Earlier this year, African actor Richard E. Grant finally received a reply to a fan letter he sent forty-seven years ago when he was fourteen. Grant, who is today an Oscar nominated supporting actor, wrote a fan letter to actress and singer Barbra Streisand, following her breakup with actor Ryan O’Neal.

A fourteen-year-old Grant wrote to Streisand from his home in Swaziland, “. . . to offer you an idea you might like to consider.” Unfortunately, he never received a reply. But this January, he tweeted about the letter and included a selfie he took near her Malibu, California home, and a photo of his letter. Within hours, he received a personal reply from Streisand, in which she congratulated him on his latest film role: “What a wonderful letter you wrote me when you were 14 . . . You’re terrific in your latest movie . . . Congratulations and love Barbra.” Grant was delighted and a bit overwhelmed by her reply. After all, it’s not every day you hear from one of your idols, especially after nearly fifty years.
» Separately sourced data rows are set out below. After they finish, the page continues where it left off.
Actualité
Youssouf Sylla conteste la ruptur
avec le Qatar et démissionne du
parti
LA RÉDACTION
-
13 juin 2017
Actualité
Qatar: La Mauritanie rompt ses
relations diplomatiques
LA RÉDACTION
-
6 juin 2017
We all like to get “fan letters,” even if they’re only small notes of encouragement from a parent or spouse, from the people who love us. Even better are love letters. But as we know, sometimes love letters don’t get answered—or we don’t get or can’t give the answer we’d like. Everyone has felt “unrequited love” at one time or another. And unfortunately, God is no different. Throughout history, God has offered us God’s love, only to have it rejected time and again.

The late evangelist Billy Graham wrote that, “The Bible is God’s ‘love letter’ to us, telling us not only that He loves us, but showing us what He has done to demonstrate His love.” It sounds wonderful. A “love letter” from God. How amazing. But there are others who disagree. Rev. Stephen Altrogge, pastor of Sovereign Grace Church in Indiana, Pennsylvania, writes that, “It’s absolutely right to say the Bible shows us God’s incredible, overwhelming, gale-force love for us. / But the Bible isn’t a love letter from God to us.”

Altrogge’s perspective comes from his belief that, “A love letter is primarily about the recipient.” He goes on to write, “Here’s the crucial difference between the Bible and a love letter: the Bible is NOT about us.” Personally, I would disagree. I look at the Bible as the story of our interactions with God. To me, it tells us much more about our spiritual ancestors and what they believed than it does about God. The difference comes down to whether we believe that God wrote the Bible or that humans—faithful, inspired, well-intentioned humans but still humans—wrote it. If you know me, you know I’m in the latter camp. The important, the vital thing to remember is that they believed God loved them and loves us today, and they believed it for a reason.

In large measure, the Bible is an account of laws, of dietary regulations, of genealogies, history, and more, in some respects about as romantic as a contract or textbook. But when it’s about God’s love it doesn’t hold back. In Jeremiah 31:3(b), God says to the people of Israel, “I have loved you with an everlasting love; / therefore I have continued my faithfulness to you.” (ESV). This passage was written during a time of great tribulation for Israel and it’s still encouraging today to read about God’s “everlasting love.” In John’s gospel, Jesus prays for the disciples, “‘. . . that the world may know that you sent me and loved them even as you loved me.’” (John 17:23b ESV). If God loves us as God loves God’s own child, then God loves us very much indeed.

So perhaps the Bible isn’t a “love letter,” and it isn’t a “fan letter.” Maybe instead it’s a love story, written by us about our centuries-long relationship with a God who loves us more than we deserve, and never stops. Jesus told the disciples, “‘If you love me, you will keep my commandments.’” (John 14:15 ESV). If we keep God’s commandments, we’re keeping history’s greatest love story alive for everyone to see.


“‘[T]hat they may be one even as we are one, I in them and you in me, that they may become perfectly one, so that the world may know that you sent me and loved them even as you loved me. Father, I desire that they also, whom you have given me, may be with me where I am, to see my glory that you have given me because you loved me before the foundation of the world.’” (John 17:22b-24 ESV.)